──────── INFORMATION ────────

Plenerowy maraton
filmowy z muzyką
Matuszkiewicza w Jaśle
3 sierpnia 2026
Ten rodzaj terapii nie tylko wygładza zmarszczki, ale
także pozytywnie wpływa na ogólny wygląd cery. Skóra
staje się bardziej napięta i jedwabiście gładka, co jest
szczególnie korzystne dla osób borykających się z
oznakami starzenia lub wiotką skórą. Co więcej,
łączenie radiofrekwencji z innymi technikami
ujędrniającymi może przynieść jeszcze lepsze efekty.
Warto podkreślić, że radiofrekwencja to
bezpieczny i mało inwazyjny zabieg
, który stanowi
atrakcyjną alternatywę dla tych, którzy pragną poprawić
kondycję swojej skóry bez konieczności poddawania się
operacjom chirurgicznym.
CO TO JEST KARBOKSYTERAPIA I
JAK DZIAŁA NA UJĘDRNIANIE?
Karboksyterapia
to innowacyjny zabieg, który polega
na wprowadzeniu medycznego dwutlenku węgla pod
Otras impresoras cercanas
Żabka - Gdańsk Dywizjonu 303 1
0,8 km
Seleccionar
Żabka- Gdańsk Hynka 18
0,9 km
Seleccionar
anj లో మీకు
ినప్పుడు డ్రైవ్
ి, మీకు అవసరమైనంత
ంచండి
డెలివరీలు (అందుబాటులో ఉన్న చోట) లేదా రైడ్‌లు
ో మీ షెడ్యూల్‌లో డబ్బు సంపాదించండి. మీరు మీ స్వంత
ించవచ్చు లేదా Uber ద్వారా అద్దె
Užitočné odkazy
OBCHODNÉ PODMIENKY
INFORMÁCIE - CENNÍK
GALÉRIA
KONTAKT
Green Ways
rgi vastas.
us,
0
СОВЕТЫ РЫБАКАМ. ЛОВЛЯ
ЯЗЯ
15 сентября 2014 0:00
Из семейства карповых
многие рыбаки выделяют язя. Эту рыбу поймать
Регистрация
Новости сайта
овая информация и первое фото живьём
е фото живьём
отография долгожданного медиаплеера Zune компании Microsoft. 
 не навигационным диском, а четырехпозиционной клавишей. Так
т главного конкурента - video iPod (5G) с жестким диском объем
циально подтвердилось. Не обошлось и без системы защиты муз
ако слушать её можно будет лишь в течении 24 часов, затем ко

────────

### WHAT THIS TASK INVOLVES
Within the data above, pick out all lines holding the word "Żabka".

### SOLUTION TO THIS PROBLEM
Żabka - Gdańsk Dywizjonu 303 1
Żabka- Gdańsk Hynka 18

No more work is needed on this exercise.